El hidroavión zumbaba sobre la matriz de las vidas, diminuta mota en ese vasto cielo; dejó atrás los verdes y los dorados de Mashara, los corales que escondían aquella dolorosa noche de Moscú, la oscuridad borravino de Atila. Era como si lleváramos horas volando desde el despegue.

— Cuando desapareció Los Angeles, el agua era azul con senderos de oro y plata, ¿recuerdas? — dijo Leslie, señalando el horizonte lejano — ¿No es aquello? ¡Sí! — exclamó, con los ojos chisporroteando de alivio — No es tan difícil. ¿Es tan difícil?

Sí que lo es, pensé.

Cuando cruzamos el borde de los azules y dorados, esos colores se extendieron ante nosotros hasta el límite de la vista. En algún sitio, allí, existía una pequeña porción de agua donde necesitábamos descender: el portal de nuestro propio tiempo. ¿Dónde?

Seguimos volando, girando hacia aquí y hacia allá, alertas a la aparición de los dos caminos brillantes que nos habían llevado a nuestro primer encuentro, en Carmel. Había allá abajo millones de senderos, millones de paralelas e intersecciones.

— Oh, Richie — dijo mi esposa, por fin, con voz tan apagada como había sido brillante un rato atrás —, ¡no podremos hallarlo!

— Claro que sí —le aseguré. Pero mi yo interior temía que ella estuviera en lo cierto. — ¿Será hora de probar otra vez con la intuición? No tenemos mucho que elegir.
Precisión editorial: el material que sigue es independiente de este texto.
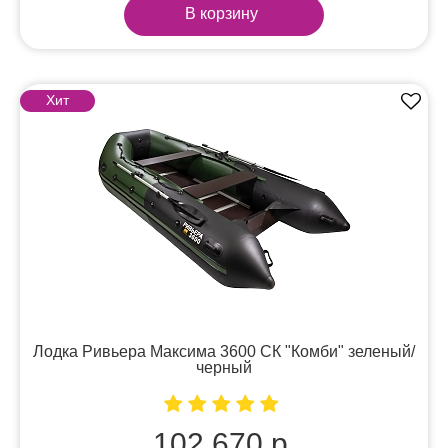
В корзину
Хит
Лодка Ривьера Максима 3600 СК "Комби" зеленый/
черный
102 670 р.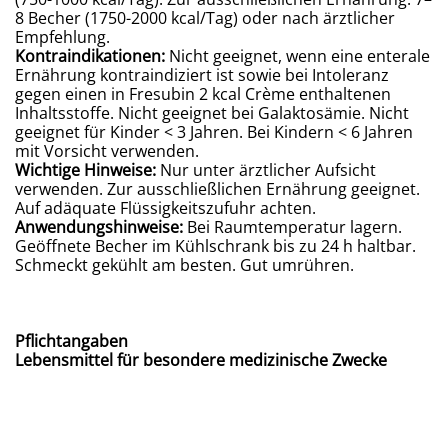
8 Becher (1750-2000 kcal/Tag) oder nach ärztlicher
Empfehlung.
Kontraindikationen:
Nicht geeignet, wenn eine enterale
Ernährung kontraindiziert ist sowie bei Intoleranz
gegen einen in Fresubin 2 kcal Crème enthaltenen
Inhaltsstoffe. Nicht geeignet bei Galaktosämie. Nicht
geeignet für Kinder < 3 Jahren. Bei Kindern < 6 Jahren
mit Vorsicht verwenden.
Wichtige Hinweise:
Nur unter ärztlicher Aufsicht
verwenden. Zur ausschließlichen Ernährung geeignet.
Auf adäquate Flüssigkeitszufuhr achten.
Anwendungshinweise:
Bei Raumtemperatur lagern.
Geöffnete Becher im Kühlschrank bis zu 24 h haltbar.
Schmeckt gekühlt am besten. Gut umrühren.
Pflichtangaben
Lebensmittel für besondere medizinische Zwecke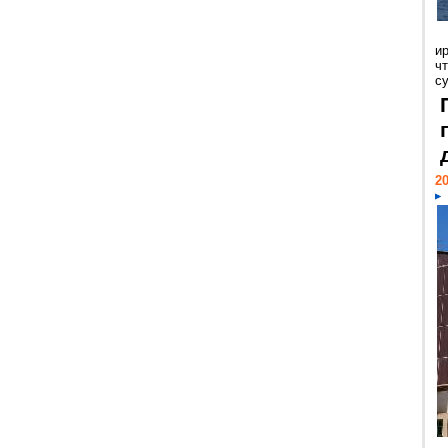
и
ч
с
20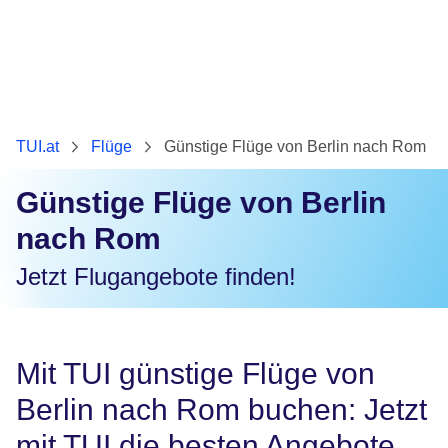
TUI.at
Flüge
Günstige Flüge von Berlin nach Rom
Günstige Flüge von Berlin
nach Rom
Jetzt Flugangebote finden!
Mit TUI günstige Flüge von
Berlin nach Rom buchen: Jetzt
mit TUI die besten Angebote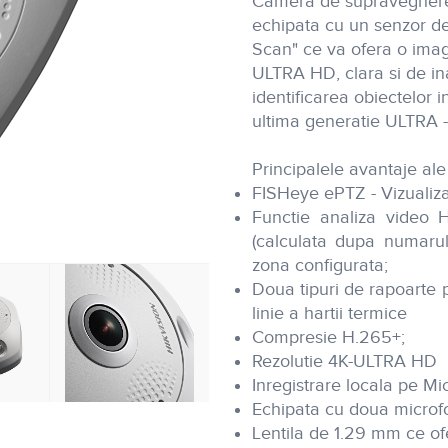
Camera de supraveghere v
echipata cu un senzor de 
Scan" ce va ofera o imag
ULTRA HD, clara si de ina
identificarea obiectelor
ultima generatie ULTRA 
Principalele avantaje ale
FISHeye ePTZ - Vizualiz
Functie analiza video 
(calculata dupa numarul
zona configurata;
Doua tipuri de rapoarte p
linie a hartii termice
Compresie H.265+;
Rezolutie 4K-ULTRA HD
Inregistrare locala pe M
Echipata cu doua microf
Lentila de 1.29 mm ce ofe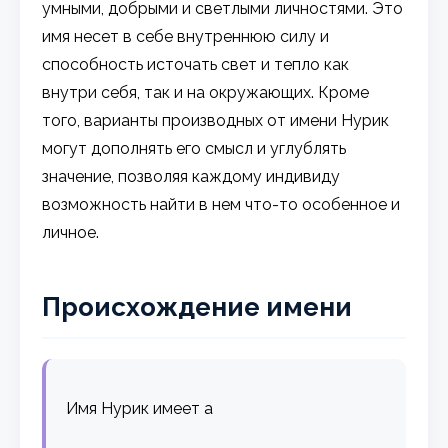
умными, добрыми и светлыми личностями. Это
имя несет в себе внутреннюю силу и
способность источать свет и тепло как
внутри себя, так и на окружающих. Кроме
того, варианты производных от имени Нурик
могут дополнять его смысл и углублять
значение, позволяя каждому индивиду
возможность найти в нем что-то особенное и
личное.
Происхождение имени
Имя Нурик имеет а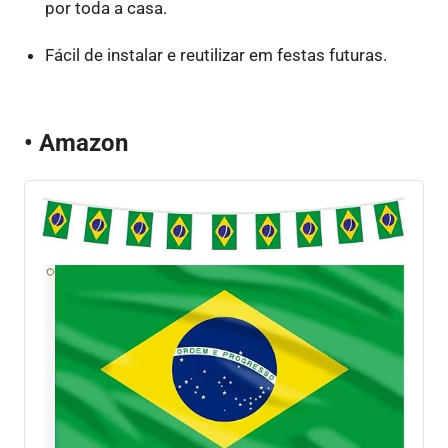
por toda a casa.
Fácil de instalar e reutilizar em festas futuras.
• Amazon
Aquí todo parece igual.

— Bueno — dijo — ¿Tú o yo?

— Tú —respondí.

Se relajó en el asiento, con los ojos cerrados, y guardamos silencio por algunos segundos.

— Gira a la izquierda. — ¿Percibiría el dolor de su propia voz? — Desciende girando a la izquierda…
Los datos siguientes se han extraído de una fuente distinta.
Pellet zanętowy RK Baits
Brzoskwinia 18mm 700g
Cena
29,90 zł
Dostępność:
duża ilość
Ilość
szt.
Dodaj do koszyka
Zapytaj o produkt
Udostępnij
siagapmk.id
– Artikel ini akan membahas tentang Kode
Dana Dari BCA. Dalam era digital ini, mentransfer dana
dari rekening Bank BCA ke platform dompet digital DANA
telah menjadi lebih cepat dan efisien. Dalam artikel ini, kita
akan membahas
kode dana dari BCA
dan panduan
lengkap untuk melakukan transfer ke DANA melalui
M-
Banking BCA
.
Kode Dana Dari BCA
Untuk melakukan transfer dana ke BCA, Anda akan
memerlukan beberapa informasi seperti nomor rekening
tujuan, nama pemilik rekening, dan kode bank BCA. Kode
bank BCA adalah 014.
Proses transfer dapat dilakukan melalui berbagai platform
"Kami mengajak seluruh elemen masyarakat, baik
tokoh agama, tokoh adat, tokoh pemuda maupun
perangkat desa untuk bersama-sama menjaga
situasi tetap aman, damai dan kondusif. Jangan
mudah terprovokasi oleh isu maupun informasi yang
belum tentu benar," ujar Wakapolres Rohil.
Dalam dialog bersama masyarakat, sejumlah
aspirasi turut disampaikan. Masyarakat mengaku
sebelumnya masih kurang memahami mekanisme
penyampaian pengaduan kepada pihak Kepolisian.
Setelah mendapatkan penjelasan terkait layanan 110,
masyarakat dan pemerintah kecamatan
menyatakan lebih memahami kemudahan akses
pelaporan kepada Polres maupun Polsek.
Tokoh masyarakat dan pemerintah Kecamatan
La taberna estaba casi desierta. Había un hombre solo en un extremo del mostrador y una pareja de pelo blanco en una cabina, al costado.

¿Qué hacemos en un bar? me extrañé. Los detesto desde siempre. Cruzo las calles para evitarlos.

— Salgamos de aquí.

Leslie me puso una mano en el brazo y me impidió partir.

— Muchos lugares nos parecieron errores cuando descendimos — recordó —. ¿Puedes decir que Tink haya sido un error? ¿O lo ocurrido en el lago Healey? Tarde o temprano le encontraremos sentido.

Caminó hacia el bar y se volvió a mirar a la pareja de ancianos sentados en la cabina. Sus ojos se ensancharon.

Fui a reunirme con ella.

— ¡Asombroso! — susurré — Somos nosotros, sí, pero…

Meneé la cabeza.

Pero cambiados. La cara de la mujer estaba tan arrugada como la de él; su boca era igualmente dura. El hombre estaba demacrado y ceniciento. No parecía viejo, sino derrotado. En la mesa había dos botellas de cerveza, hamburguesas y patatas fritas en los platos. Entre ambos, con la cubierta hacia abajo, una edición barata de nuestro último libro. Ambos estaban enfrascados en su conversación.

— ¿Qué te parece? — preguntó Leslie, también en susurros.

— ¿Nosotros alternativos, en nuestro propio tiempo, leyendo nuestro libro en un bar?

— ¿Por qué no nos ven? — preguntó ella.

— Probablemente están ebrios — dije —. Vámonos. Ella no prestó atención.

— Deberíamos hablar con ellos, pero detesto la idea de intervenir. Parecen tan sombríos… Sentémonos en la cabina contigua por un minuto. Así podremos escuchar.